■ WORK INSTRUCTION
Could you set down the listing below exactly, leaving out its pictures?

■ SUPPLIED RECORDS
-*-

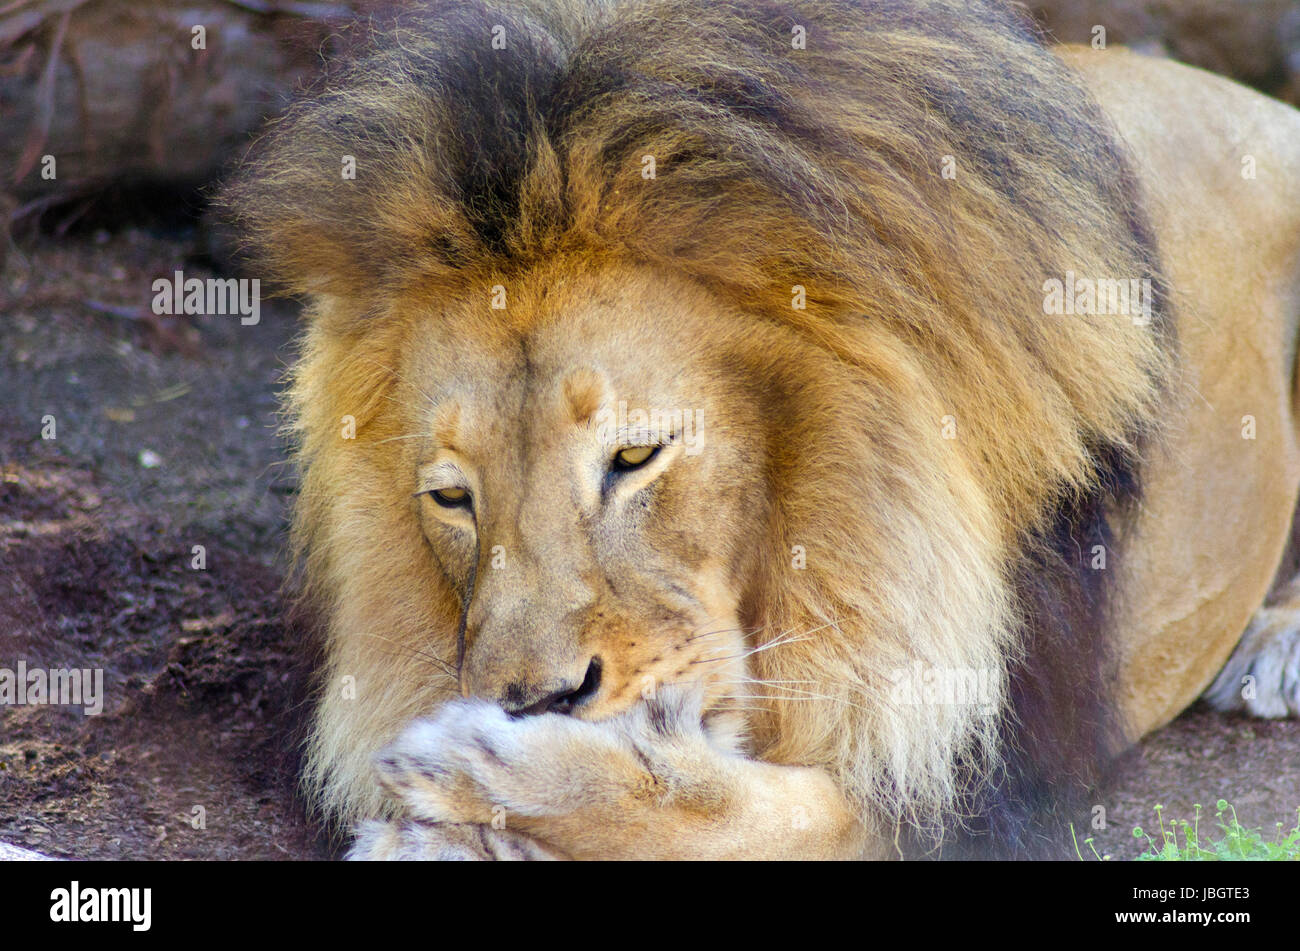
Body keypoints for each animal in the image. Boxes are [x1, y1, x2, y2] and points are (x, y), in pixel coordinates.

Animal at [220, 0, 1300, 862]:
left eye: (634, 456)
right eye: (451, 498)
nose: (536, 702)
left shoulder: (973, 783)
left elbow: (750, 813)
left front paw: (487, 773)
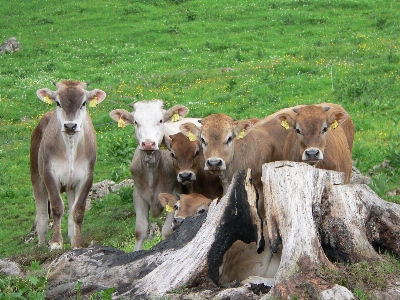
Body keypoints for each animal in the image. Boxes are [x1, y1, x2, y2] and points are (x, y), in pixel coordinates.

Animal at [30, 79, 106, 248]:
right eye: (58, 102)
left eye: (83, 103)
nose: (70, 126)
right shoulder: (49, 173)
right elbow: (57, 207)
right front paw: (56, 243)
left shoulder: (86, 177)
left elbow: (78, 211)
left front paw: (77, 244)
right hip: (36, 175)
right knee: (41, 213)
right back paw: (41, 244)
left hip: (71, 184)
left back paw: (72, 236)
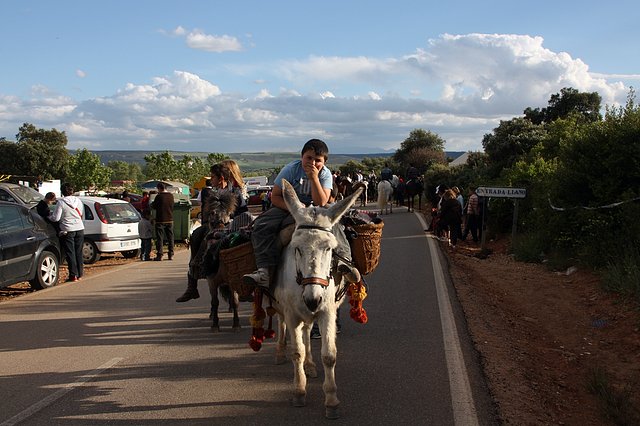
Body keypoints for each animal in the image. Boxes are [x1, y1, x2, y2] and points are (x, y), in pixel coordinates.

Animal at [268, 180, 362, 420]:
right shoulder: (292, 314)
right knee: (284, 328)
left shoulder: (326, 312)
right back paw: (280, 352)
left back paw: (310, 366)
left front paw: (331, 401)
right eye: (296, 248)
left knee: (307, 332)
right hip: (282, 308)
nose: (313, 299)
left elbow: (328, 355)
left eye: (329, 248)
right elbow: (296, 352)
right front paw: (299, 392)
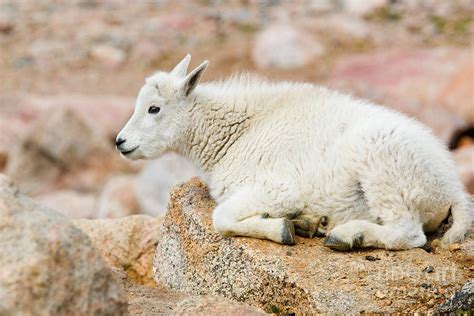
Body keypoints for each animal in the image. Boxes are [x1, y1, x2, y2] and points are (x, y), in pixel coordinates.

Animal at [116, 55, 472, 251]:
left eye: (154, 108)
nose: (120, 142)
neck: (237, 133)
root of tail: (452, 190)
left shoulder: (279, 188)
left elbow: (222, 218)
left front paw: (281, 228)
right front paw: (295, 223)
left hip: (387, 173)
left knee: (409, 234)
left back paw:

-*-

■ WRITTEN RESPONSE
Body keypoints for each animal in the image. Boxes are [x1, y1, x2, y2] and points are (x, y), in pixel coordinates.

Animal at [220, 0, 1300, 862]:
left eye: (634, 456)
right eye: (451, 498)
nose: (536, 702)
left shoulder: (973, 783)
left elbow: (750, 813)
left front paw: (487, 773)
Body keypoints for each animal in the image. Boxes are [x1, y1, x2, y2] and points are (x, y), in pixel coordinates.

Animal at [30, 79, 106, 248]:
right eye: (58, 102)
left eye: (83, 103)
nose: (70, 126)
right shoulder: (49, 173)
right elbow: (57, 207)
right front paw: (56, 243)
left shoulder: (86, 177)
left elbow: (78, 211)
left front paw: (77, 244)
right hip: (36, 175)
right knee: (41, 213)
right back paw: (41, 244)
left hip: (71, 184)
left back paw: (72, 236)
Body keypoints for each animal in the image. Boxes are [x1, y1, x2, y2] and points are (x, y), in pixel coordinates.

Animal at [268, 180, 362, 420]:
right shoulder: (292, 314)
right knee: (284, 328)
left shoulder: (326, 312)
right back paw: (280, 352)
left back paw: (310, 366)
left front paw: (331, 401)
right eye: (296, 248)
left knee: (307, 332)
right hip: (282, 308)
nose: (313, 299)
left elbow: (328, 355)
left eye: (329, 248)
right elbow: (296, 352)
right front paw: (299, 392)
Body keypoints for each animal in the image. Boxes are [x1, y1, x2, y2] and points are (x, y), in pixel coordinates.

Animal at [116, 55, 472, 251]:
left eye: (154, 108)
nose: (120, 142)
neck: (237, 133)
root of tail: (452, 190)
left shoulder: (279, 188)
left elbow: (222, 218)
left front paw: (281, 228)
right front paw: (295, 223)
left hip: (387, 173)
left knee: (409, 234)
left back paw:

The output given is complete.